1970 SHELBY MUSTANG GT350 BACKGROUND
Carroll Shelby had severed it’s ties with Ford by the summer of 1969, but Ford still had the right to use the Shelby name on high performance Mustangs and it continued to do so. Ford had the rights to the Cobra name as well, but chose to drop it from the name in 1969, calling it simply Shelby GT350. Ol’ Shel had had less and less to do with the actual design of the Mustangs that bore his name, and the 1970 Shelby Mustang GT350 was now almost completely divorced from Shelby’s DNA. It was now wholly Ford. Gone was the rev-happy 302, replaced by the brawnier 351 Windsor, duly juiced up for Shelby duty. The cars had become decidedly more luxurious as Shelby backed away, and inevitably heavier as the result. The 1969 and 1970 Shelby Mustang GT350s and GT500s had drastically modified bodywork that clearly distinguished it from normal Mustangs.
1970 SHELBY MUSTANG GT350 ACTUALLY A 1969?

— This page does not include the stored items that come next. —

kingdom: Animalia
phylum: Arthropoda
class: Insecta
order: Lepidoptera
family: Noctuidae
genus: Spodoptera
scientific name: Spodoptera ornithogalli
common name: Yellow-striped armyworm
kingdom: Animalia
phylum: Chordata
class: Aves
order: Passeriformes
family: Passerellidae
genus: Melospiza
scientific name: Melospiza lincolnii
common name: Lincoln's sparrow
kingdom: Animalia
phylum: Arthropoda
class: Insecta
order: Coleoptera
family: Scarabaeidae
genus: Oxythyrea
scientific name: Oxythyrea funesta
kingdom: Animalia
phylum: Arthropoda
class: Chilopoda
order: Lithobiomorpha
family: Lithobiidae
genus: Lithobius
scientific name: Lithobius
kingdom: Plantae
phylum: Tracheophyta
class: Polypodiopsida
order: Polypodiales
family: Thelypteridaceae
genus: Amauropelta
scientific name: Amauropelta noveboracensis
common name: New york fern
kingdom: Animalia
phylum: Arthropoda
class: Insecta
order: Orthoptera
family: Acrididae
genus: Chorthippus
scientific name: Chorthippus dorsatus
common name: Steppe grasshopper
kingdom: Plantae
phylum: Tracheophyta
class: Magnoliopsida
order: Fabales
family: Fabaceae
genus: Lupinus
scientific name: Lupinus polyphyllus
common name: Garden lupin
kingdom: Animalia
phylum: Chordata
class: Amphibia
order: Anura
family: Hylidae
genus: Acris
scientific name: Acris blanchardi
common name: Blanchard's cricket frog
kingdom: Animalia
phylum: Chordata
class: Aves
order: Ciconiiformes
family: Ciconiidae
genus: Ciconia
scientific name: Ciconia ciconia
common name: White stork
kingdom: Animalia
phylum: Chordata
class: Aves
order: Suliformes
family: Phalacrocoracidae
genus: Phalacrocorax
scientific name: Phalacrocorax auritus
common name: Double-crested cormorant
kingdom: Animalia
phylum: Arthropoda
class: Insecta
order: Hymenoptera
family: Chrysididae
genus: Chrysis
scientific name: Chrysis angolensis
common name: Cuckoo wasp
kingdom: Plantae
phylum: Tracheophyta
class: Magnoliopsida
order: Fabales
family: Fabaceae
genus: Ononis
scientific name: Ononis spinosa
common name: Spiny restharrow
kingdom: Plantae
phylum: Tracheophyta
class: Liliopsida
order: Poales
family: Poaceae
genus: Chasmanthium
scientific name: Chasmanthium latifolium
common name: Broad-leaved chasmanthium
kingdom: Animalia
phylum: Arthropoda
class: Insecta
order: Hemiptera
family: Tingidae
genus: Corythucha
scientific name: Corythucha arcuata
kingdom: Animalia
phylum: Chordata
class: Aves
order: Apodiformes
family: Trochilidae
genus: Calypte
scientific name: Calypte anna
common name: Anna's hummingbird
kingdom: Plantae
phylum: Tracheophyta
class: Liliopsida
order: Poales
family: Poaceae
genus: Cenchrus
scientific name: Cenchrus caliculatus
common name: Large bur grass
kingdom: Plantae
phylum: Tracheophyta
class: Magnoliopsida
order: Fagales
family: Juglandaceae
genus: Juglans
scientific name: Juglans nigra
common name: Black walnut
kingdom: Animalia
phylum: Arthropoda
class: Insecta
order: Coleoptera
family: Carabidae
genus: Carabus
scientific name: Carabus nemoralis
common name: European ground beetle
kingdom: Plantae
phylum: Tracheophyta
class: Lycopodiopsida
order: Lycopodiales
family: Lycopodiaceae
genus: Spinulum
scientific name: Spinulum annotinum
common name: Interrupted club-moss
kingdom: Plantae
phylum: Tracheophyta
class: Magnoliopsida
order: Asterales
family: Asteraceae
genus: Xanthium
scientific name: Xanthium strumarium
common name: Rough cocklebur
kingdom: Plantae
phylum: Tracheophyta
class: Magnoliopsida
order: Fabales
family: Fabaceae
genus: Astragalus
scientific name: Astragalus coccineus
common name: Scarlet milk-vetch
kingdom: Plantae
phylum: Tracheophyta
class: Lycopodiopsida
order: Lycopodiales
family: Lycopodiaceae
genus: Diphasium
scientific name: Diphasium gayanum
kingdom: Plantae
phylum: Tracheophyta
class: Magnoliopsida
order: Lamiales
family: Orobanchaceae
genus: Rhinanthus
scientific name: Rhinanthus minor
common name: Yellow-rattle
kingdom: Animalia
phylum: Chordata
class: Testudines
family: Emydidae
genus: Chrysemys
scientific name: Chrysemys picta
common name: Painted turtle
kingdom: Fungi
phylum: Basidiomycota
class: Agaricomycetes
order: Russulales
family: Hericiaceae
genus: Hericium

There were no Shelby GT350s or GT500s built in 1970. All were built at once in 1969, and unsold cars were retitled (with FBI approval) as 1970 models and sold. Despite being built at the same time, there actually are cosmetic differences between the 1969 and 1970 Shelby Mustang GT350s. Just two: the addition of a chin spoiler, and two black stripes added to the hood. There were also some mechanical differences, required to comply with 1970-model-year emissions requirements. A total of 789 1969 GT350s and GT500s were retitled as 1970s.